Eucalyptus surgens

Scientific classification
- Kingdom: Plantae
- Clade: Tracheophytes
- Clade: Angiosperms
- Clade: Eudicots
- Clade: Rosids
- Order: Myrtales
- Family: Myrtaceae
- Genus: Eucalyptus
- Species: E. surgens
- Binomial name: Eucalyptus surgens Brooker & Hopper

= Eucalyptus surgens =

- Genus: Eucalyptus
- Species: surgens
- Authority: Brooker & Hopper

Species of eucalyptus

Eucalyptus surgens is a species of mallee that is endemic to a small area on the south coast of Western Australia. It has rough bark near the base of the stems, glossy green lance-shaped leaves, flower buds in groups of seven, creamy yellow flowers and cup-shaped to cylindrical fruit.

==Description==
Eucalyptus surgens is a mallee that typically grows to a height of 2.5 m, forms a lignotuber and has smooth bark apart from some rough bark near the base of the trunk. Young plants and coppice regrowth have dull bluish green, broadly lance-shaped to egg-shaped leaves that are 55-60 mm long, 25-35 mm wide and petiolate. Adult leaves are the same shade of glossy light green on both sides, lance-shaped, up to 100 mm long and 20 mm wide. The flower buds are arranged in leaf axils on a thick, unbranched peduncle 3-5 mm long, the individual buds on short pedicels. Mature buds have a bell-shaped floral cup and a cap-shaped operculum about 15 mm long, 8 mm wide and shorter than the floral cup.
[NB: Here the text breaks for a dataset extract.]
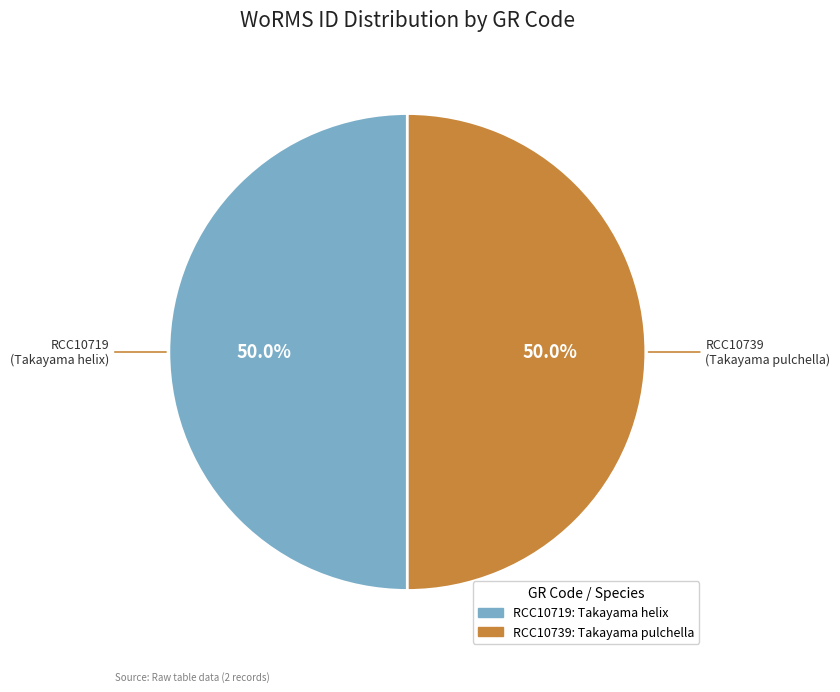

What is the ratio of the value at RCC10719 to the value at RCC10739?

1.0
The flowers are creamy yellow and the fruit is a woody, cup-shaped to cylindrical capsule about 12 mm long and 9 mm wide with the valves below rim level.

==Taxonomy and naming==
Eucalyptus surgens was first formally described in 1993 by Ian Brooker and Stephen Hopper in the journal Nuytsia from specimens collected by Hopper near Toolinna Cove in 1989. The specific epithet (surgens) is a Latin word meaning "rising", referring to a prominent vertical scar on the rim of the fruit.

==Distribution and habitat==
This mallee is only known from the type location near the coast on the western edge of the Nullarbor Plain.